• Brief
A faithful copy of all the data is the goal; omit the pictures.

• Dataset section
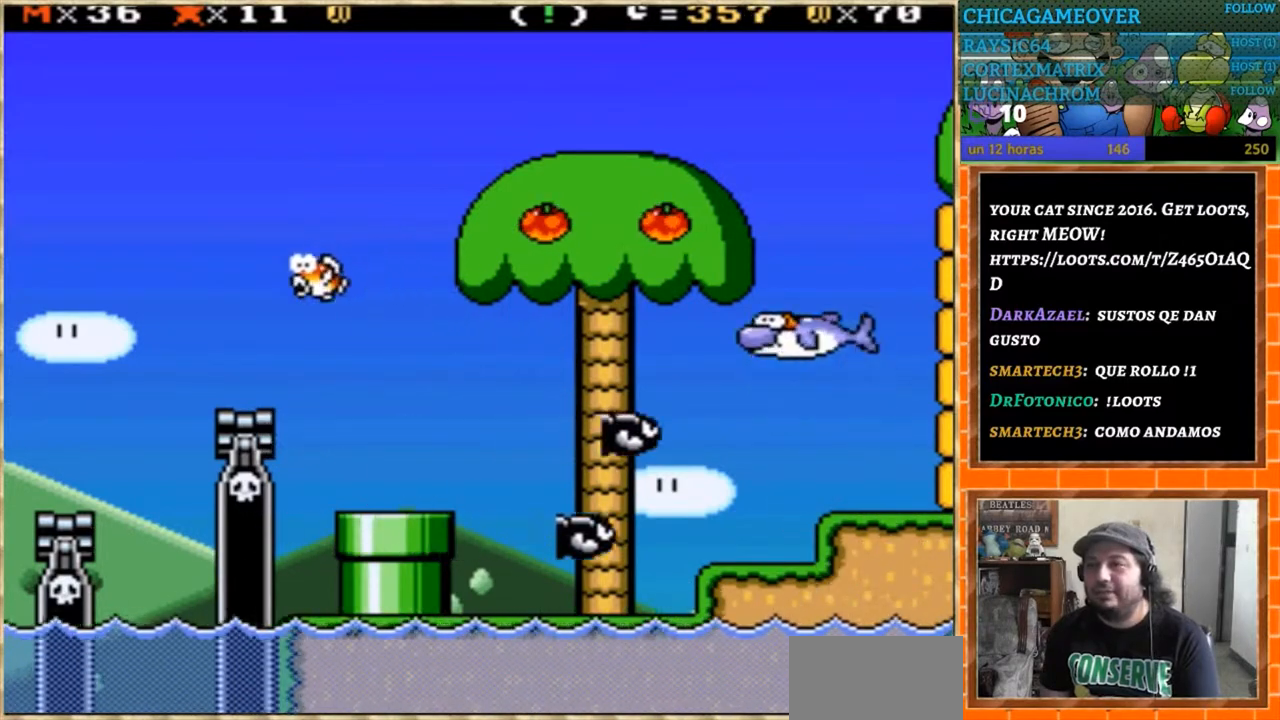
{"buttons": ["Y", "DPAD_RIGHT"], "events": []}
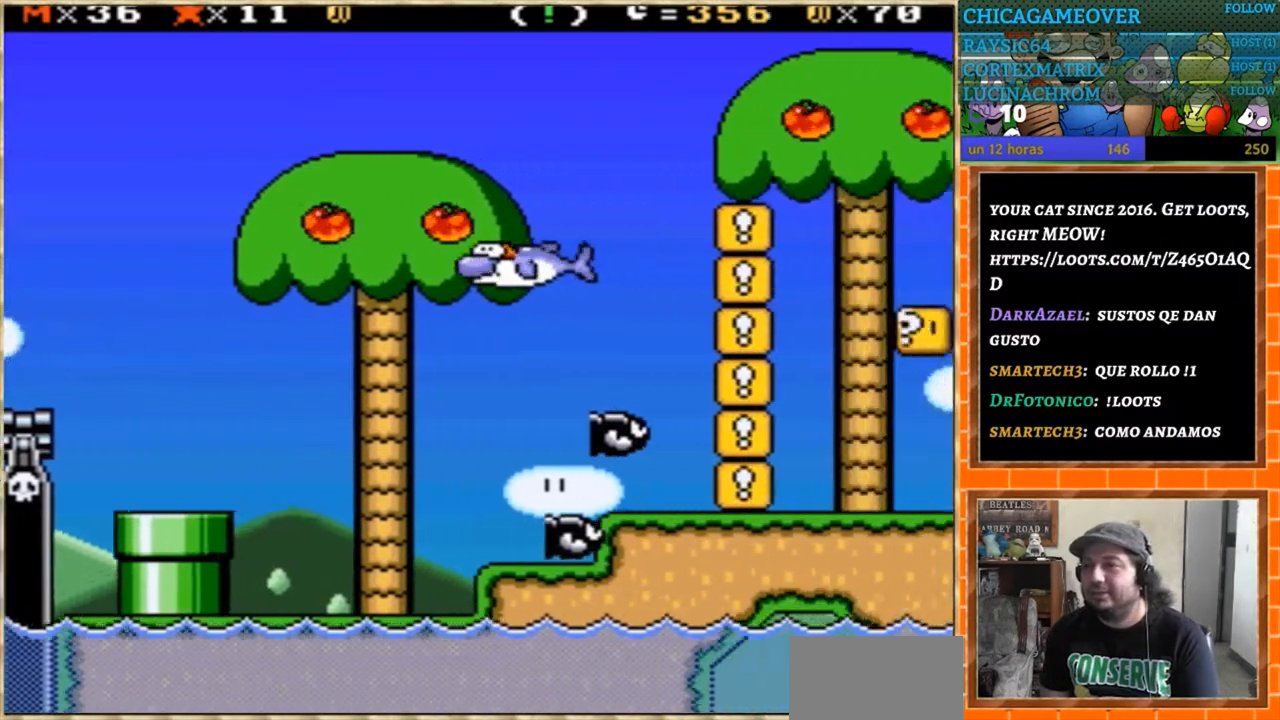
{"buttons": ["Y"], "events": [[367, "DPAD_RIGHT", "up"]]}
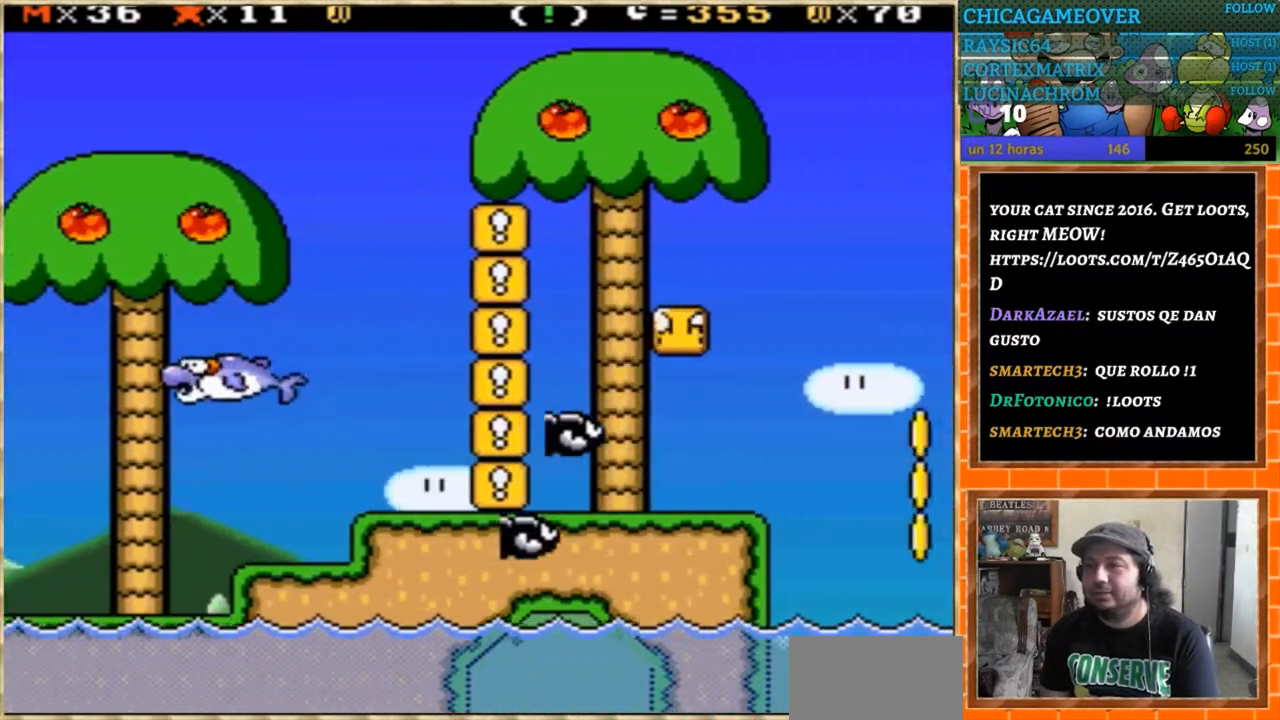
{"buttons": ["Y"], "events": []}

• Expected answer
{"buttons": ["Y", "DPAD_RIGHT"], "events": []}
{"buttons": ["Y"], "events": [[367, "DPAD_RIGHT", "up"]]}
{"buttons": ["Y"], "events": []}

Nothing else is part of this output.